= Goal =
Render the material as a Markdown table with two columns, Row and Line, giving each line its row number and leaving out any blank lines.

══ Data listing

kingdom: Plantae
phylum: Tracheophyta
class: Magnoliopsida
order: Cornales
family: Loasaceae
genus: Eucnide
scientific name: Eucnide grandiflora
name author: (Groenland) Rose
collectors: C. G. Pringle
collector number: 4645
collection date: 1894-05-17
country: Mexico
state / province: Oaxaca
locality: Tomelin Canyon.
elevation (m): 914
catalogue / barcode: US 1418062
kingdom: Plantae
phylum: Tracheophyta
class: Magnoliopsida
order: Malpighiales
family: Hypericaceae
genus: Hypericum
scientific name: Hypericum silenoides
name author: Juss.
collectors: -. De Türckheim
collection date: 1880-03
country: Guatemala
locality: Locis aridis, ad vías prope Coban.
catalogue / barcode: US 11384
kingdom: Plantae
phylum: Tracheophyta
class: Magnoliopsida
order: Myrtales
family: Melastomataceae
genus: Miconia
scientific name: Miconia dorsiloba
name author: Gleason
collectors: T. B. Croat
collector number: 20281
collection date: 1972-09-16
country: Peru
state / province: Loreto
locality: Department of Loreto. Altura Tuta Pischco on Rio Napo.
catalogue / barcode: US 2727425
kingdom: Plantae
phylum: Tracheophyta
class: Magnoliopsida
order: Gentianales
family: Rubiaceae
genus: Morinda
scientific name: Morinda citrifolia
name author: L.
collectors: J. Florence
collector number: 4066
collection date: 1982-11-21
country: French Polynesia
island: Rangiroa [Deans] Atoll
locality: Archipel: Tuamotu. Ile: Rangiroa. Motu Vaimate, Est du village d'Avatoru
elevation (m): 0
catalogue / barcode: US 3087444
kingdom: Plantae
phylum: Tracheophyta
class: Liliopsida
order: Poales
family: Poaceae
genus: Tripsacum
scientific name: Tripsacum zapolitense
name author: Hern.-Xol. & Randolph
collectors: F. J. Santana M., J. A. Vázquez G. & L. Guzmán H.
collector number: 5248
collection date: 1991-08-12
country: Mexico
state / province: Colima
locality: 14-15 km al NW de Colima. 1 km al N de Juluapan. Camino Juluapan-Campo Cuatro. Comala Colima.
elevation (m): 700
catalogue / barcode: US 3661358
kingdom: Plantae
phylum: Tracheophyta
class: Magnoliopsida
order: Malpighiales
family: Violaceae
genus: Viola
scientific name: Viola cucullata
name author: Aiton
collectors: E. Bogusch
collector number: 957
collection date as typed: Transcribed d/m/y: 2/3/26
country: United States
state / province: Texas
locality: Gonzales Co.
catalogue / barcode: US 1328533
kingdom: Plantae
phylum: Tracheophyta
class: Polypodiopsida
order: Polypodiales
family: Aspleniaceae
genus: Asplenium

════

= Written reply =
| Row | Line |
|---|---|
| 1 | kingdom: Plantae |
| 2 | phylum: Tracheophyta |
| 3 | class: Magnoliopsida |
| 4 | order: Cornales |
| 5 | family: Loasaceae |
| 6 | genus: Eucnide |
| 7 | scientific name: Eucnide grandiflora |
| 8 | name author: (Groenland) Rose |
| 9 | collectors: C. G. Pringle |
| 10 | collector number: 4645 |
| 11 | collection date: 1894-05-17 |
| 12 | country: Mexico |
| 13 | state / province: Oaxaca |
| 14 | locality: Tomelin Canyon. |
| 15 | elevation (m): 914 |
| 16 | catalogue / barcode: US 1418062 |
| 17 | kingdom: Plantae |
| 18 | phylum: Tracheophyta |
| 19 | class: Magnoliopsida |
| 20 | order: Malpighiales |
| 21 | family: Hypericaceae |
| 22 | genus: Hypericum |
| 23 | scientific name: Hypericum silenoides |
| 24 | name author: Juss. |
| 25 | collectors: -. De Türckheim |
| 26 | collection date: 1880-03 |
| 27 | country: Guatemala |
| 28 | locality: Locis aridis, ad vías prope Coban. |
| 29 | catalogue / barcode: US 11384 |
| 30 | kingdom: Plantae |
| 31 | phylum: Tracheophyta |
| 32 | class: Magnoliopsida |
| 33 | order: Myrtales |
| 34 | family: Melastomataceae |
| 35 | genus: Miconia |
| 36 | scientific name: Miconia dorsiloba |
| 37 | name author: Gleason |
| 38 | collectors: T. B. Croat |
| 39 | collector number: 20281 |
| 40 | collection date: 1972-09-16 |
| 41 | country: Peru |
| 42 | state / province: Loreto |
| 43 | locality: Department of Loreto. Altura Tuta Pischco on Rio Napo. |
| 44 | catalogue / barcode: US 2727425 |
| 45 | kingdom: Plantae |
| 46 | phylum: Tracheophyta |
| 47 | class: Magnoliopsida |
| 48 | order: Gentianales |
| 49 | family: Rubiaceae |
| 50 | genus: Morinda |
| 51 | scientific name: Morinda citrifolia |
| 52 | name author: L. |
| 53 | collectors: J. Florence |
| 54 | collector number: 4066 |
| 55 | collection date: 1982-11-21 |
| 56 | country: French Polynesia |
| 57 | island: Rangiroa [Deans] Atoll |
| 58 | locality: Archipel: Tuamotu. Ile: Rangiroa. Motu Vaimate, Est du village d'Avatoru |
| 59 | elevation (m): 0 |
| 60 | catalogue / barcode: US 3087444 |
| 61 | kingdom: Plantae |
| 62 | phylum: Tracheophyta |
| 63 | class: Liliopsida |
| 64 | order: Poales |
| 65 | family: Poaceae |
| 66 | genus: Tripsacum |
| 67 | scientific name: Tripsacum zapolitense |
| 68 | name author: Hern.-Xol. & Randolph |
| 69 | collectors: F. J. Santana M., J. A. Vázquez G. & L. Guzmán H. |
| 70 | collector number: 5248 |
| 71 | collection date: 1991-08-12 |
| 72 | country: Mexico |
| 73 | state / province: Colima |
| 74 | locality: 14-15 km al NW de Colima. 1 km al N de Juluapan. Camino Juluapan-Campo Cuatro. Comala Colima. |
| 75 | elevation (m): 700 |
| 76 | catalogue / barcode: US 3661358 |
| 77 | kingdom: Plantae |
| 78 | phylum: Tracheophyta |
| 79 | class: Magnoliopsida |
| 80 | order: Malpighiales |
| 81 | family: Violaceae |
| 82 | genus: Viola |
| 83 | scientific name: Viola cucullata |
| 84 | name author: Aiton |
| 85 | collectors: E. Bogusch |
| 86 | collector number: 957 |
| 87 | collection date as typed: Transcribed d/m/y: 2/3/26 |
| 88 | country: United States |
| 89 | state / province: Texas |
| 90 | locality: Gonzales Co. |
| 91 | catalogue / barcode: US 1328533 |
| 92 | kingdom: Plantae |
| 93 | phylum: Tracheophyta |
| 94 | class: Polypodiopsida |
| 95 | order: Polypodiales |
| 96 | family: Aspleniaceae |
| 97 | genus: Asplenium |